McGuffey Readers

McGuffey Readers were a series of graded primers that were widely used as textbooks in American schools from the mid-19th century to the mid-20th century, and are still used today in some private schools and in homeschooling.

It is estimated that at least 120 million copies of McGuffey's Readers were sold between 1836 and 1960, placing its sales in a category with the Bible and Webster's Dictionary. Since 1961 they have continued to sell at a rate of some 30,000 copies a year. No other textbook bearing a single person's name has come close to that mark.

Contents

History

The editor of the Readers, William Holmes McGuffey, was born September 23, 1800, near Claysville, Pennsylvania, and moved to Youngstown, Ohio with his parents in 1802. McGuffey's family had emigrated to America from Scotland in 1774, and brought with them strong opinions on religion and a belief in education; as a result, education and preaching the Gospel were McGuffey's passions. He had a remarkable ability to memorize, and could commit to memory entire books of the Bible. McGuffey became a "roving" teacher at the age of 14, beginning with 48 students in a one-room school in Calcutta, Ohio and at a seminary in the town of Poland, Ohio. The size of the class was just one of several challenges faced by the young McGuffey. In many one-teacher schools, children's ages varied from six to twenty-one. McGuffey often worked 11 hours a day, 6 days a week in a succession of frontier schools, primarily in the state of Kentucky. Students brought their own books, most frequently the Bible, since few textbooks existed.

Between teaching jobs, William McGuffey received a classical education at the Old Stone Academy in Darlington, Pennsylvania. He went on to study at Washington College (now Washington & Jefferson College), where he graduated in 1826. That same year he was appointed to a position as Professor of Languages at Miami University in Oxford, Ohio.

Marriage and family

In 1827, McGuffey married Harriet Spinning, and the couple eventually had five children. Very little is known about the early lives of these children, although one daughter's diary reveals that perfect obedience and submission were expected.

Career

While McGuffey was teaching at Miami, he established a reputation as a lecturer on moral and biblical subjects. In 1835, the small Cincinnati publishing firm of Truman and Smith asked McGuffey to create a series of four graded readers for primary-level students. McGuffey was recommended for the job by Harriet Beecher Stowe, a longtime friend. He completed the first two readers within a year of signing his contract, receiving a fee of $1,000 ($19,933 in 2011 dollars). While McGuffey compiled the first four readers (1836-1837 edition), the fifth and sixth were created by his brother Alexander during the 1840s. The series consisted of stories, poems, essays and speeches. The advanced Readers contained excerpts from the works of well-regarded English and American writers and politicians such as John Milton, Lord Byron and Daniel Webster.

Most schools of the 19th century used only the first two in the series of McGuffey's four readers. The first Reader taught reading by using the phonics method, the identification of letters and their arrangement into words, and aided with slate work. The second Reader was used once the student could read. It helped them to understand the meaning of sentences while providing vivid stories which children could remember. The third Reader taught the definitions of words, and was written at a level equivalent to the modern 5th or 6th grade. The fourth Reader was written for the highest levels of ability on the grammar school level.
------------
Problem:
For each statement, say whether the McGuffey Readers text supports it (yes or no), and quote the words from the text that decide it. (a) William Holmes McGuffey compiled all six readers in the series. (b) McGuffey graduated from Washington College in 1826. (c) Most 19th-century schools used all four of McGuffey's readers. The data after this point is separate material, unconnected to the McGuffey Readers text.

Data segment:
------------
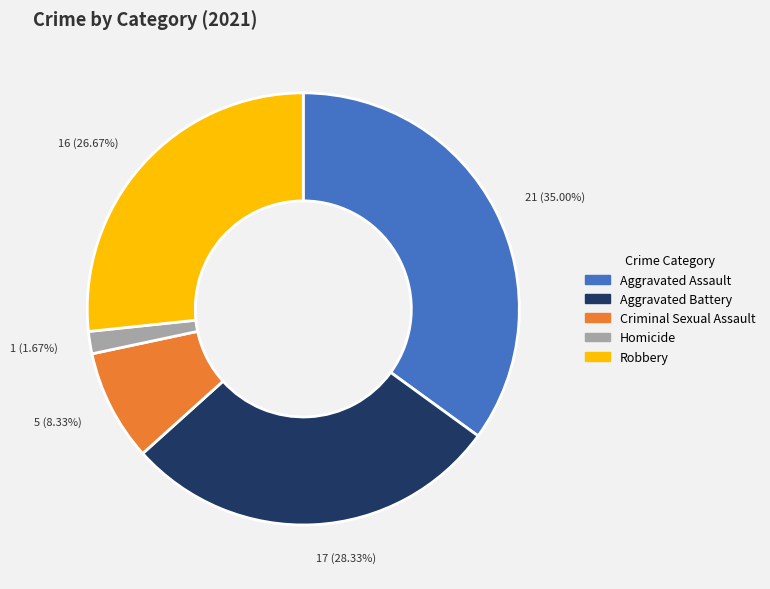

To the nearest percent, what portion does Aggravated Assault represent?

35%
------------
Written reply:
(a) No: "the fifth and sixth were created by his brother Alexander during the 1840s"
(b) Yes: "He went on to study at Washington College (now Washington & Jefferson College), where he graduated in 1826."
(c) No: "Most schools of the 19th century used only the first two in the series of McGuffey's four readers."